NORTH Korea is restoring facilities at its Yongbyon nuclear reactor, the source of weapons-grade plutonium in the past, South Korea’s defence ministry says.
“North Korea is restoring nuclear facilities and continuing maintenance activities at Yongbyon,” a spokesman quoted Defence Minister Kim Tae-Young as telling parliament yesterday.
“It is engaged in new construction and large-scale excavation,” he said.
An unidentified government official was quoted by Dong-A Ilbo newspaper as saying that two rectangular buildings were being built next to the site of a cooling tower demolished in 2008.
A private US research institute reported last week that new construction or excavation was under way at Yongbyon near the site of the former cooling tower.
The Washington-based Institute for Science and International Security (ISIS) said tracks made by heavy machinery along with construction or excavation equipment were visible in satellite photos.
ISIS said there appeared to be ongoing construction of two small buildings next to the site of the cooling tower at Yongbyon.
The North blew up the tower in June 2008 in front of foreign media to dramatise its commitment to nuclear disarmament.
The institute said the purpose of the work is unclear but bears watching.
Yongbyon was the source of plutonium for an atomic weapons programme. The country’s stockpile is believed to be enough for six to eight bombs.
North Korean Vice Foreign Minister Pak Kil-Yon told the United Nations last week his country must strengthen its nuclear deterrent in the face of what he called threats from the United States.
The North shut down Yongbyon in July 2007 under a six-nation aid-for-disarmament accord.
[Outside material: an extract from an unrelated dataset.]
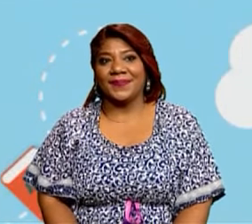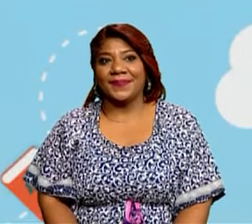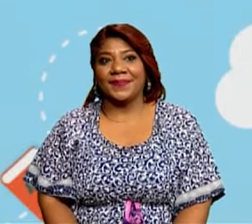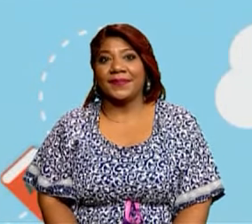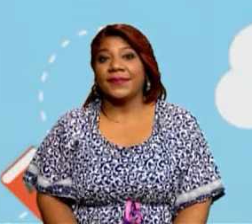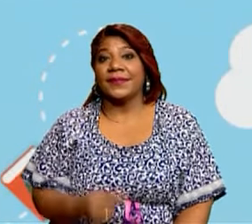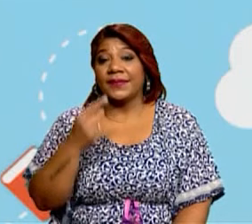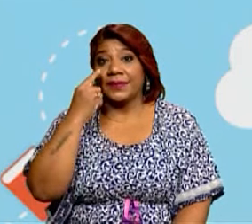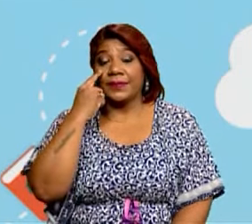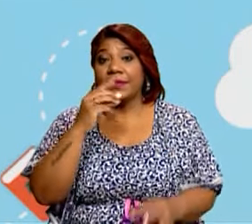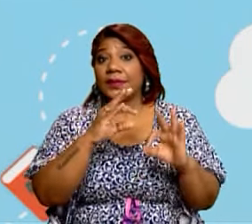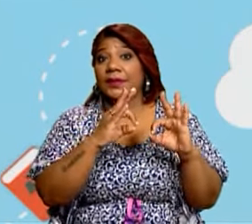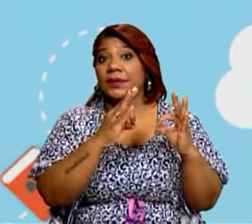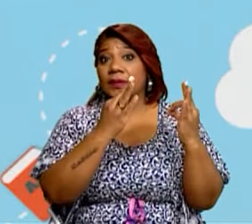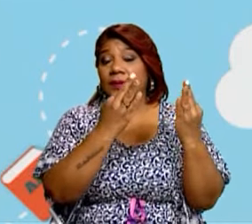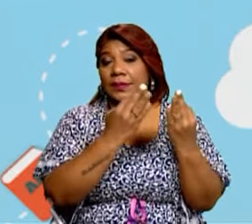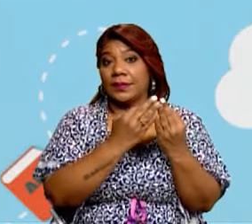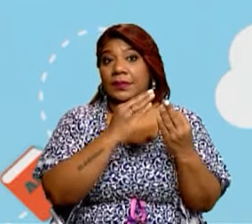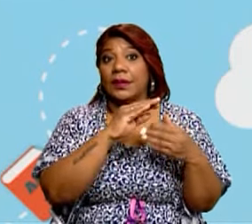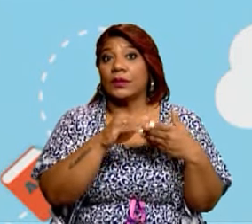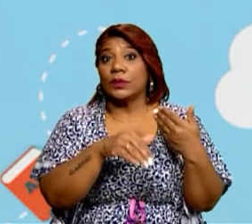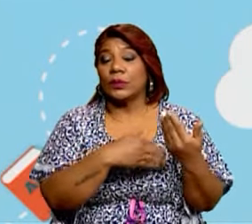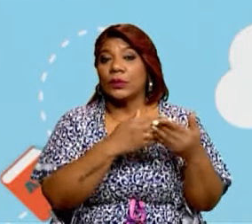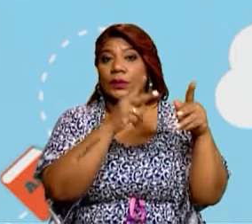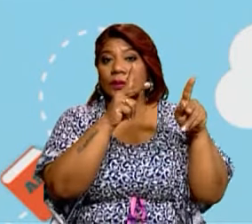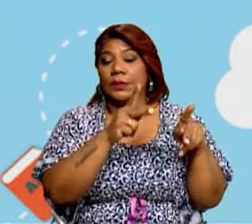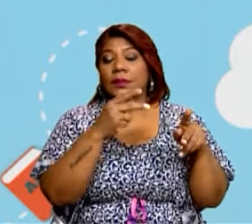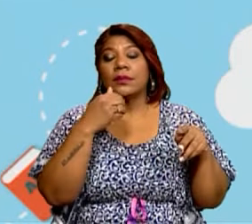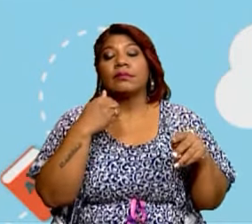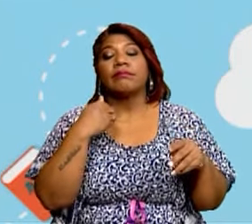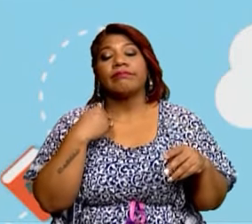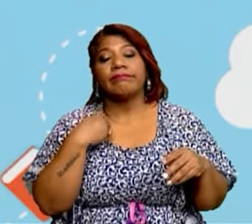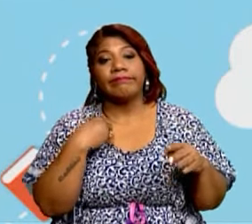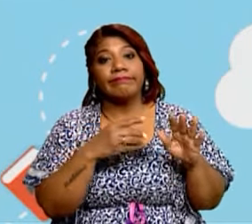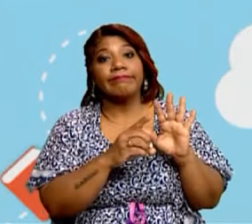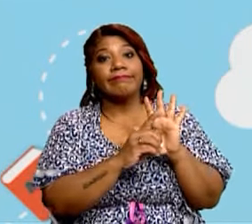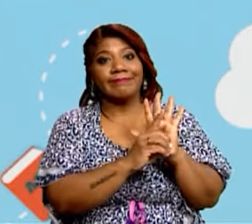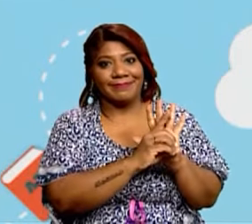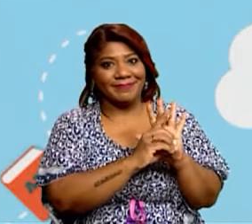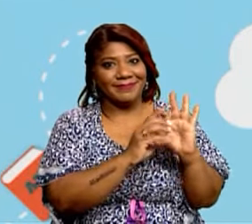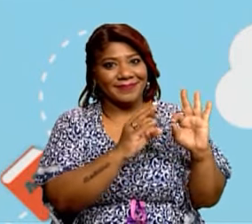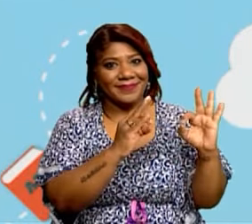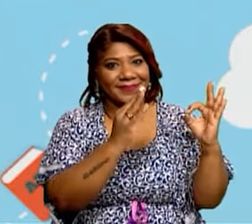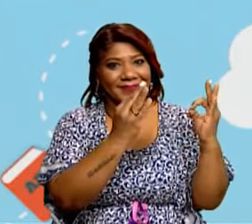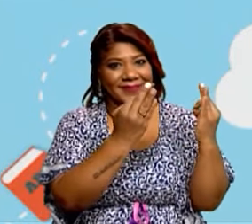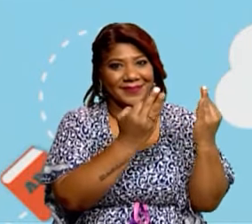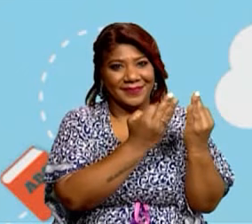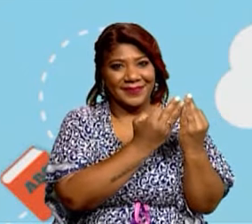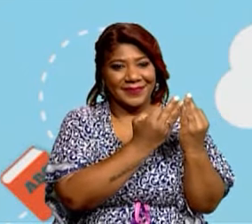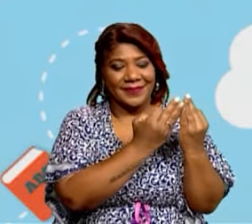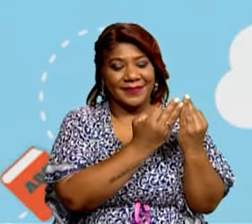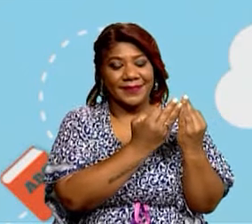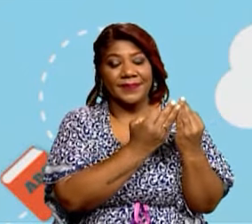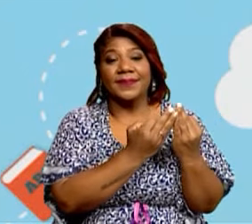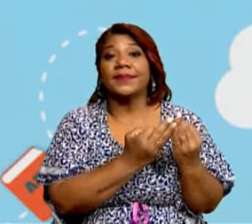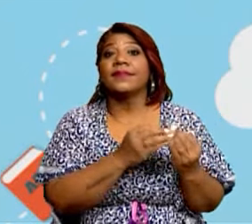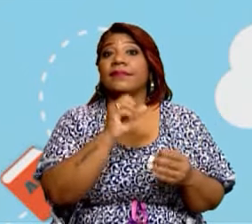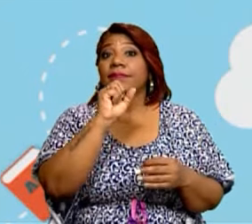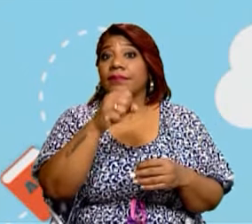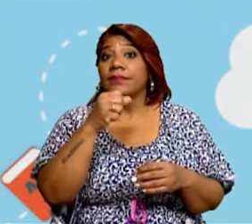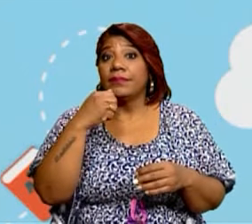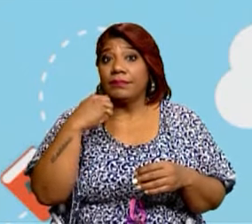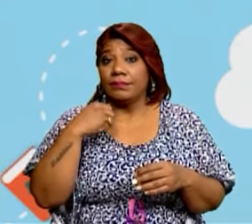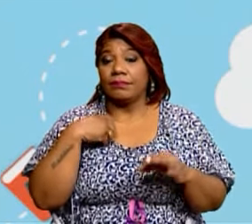tipos de familia. Todos los seres humanos tenemos derecho a tener una familia, la cual puede estar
The following summer it destroyed the cooling tower.
But six-party talks bogged down in December 2008 over ways to verify the North’s denuclearisation. In April 2009 Pyongyang abandoned the talks and said it had resumed reprocessing spent fuel roads to make weapons-grade plutonium.
In May 2009 it conducted an atomic weapons test, its second.
The North has indicated willingness in principle to return to the six-party talks. But it says it wants separate talks with the United States about signing a permanent peace treaty on the peninsula.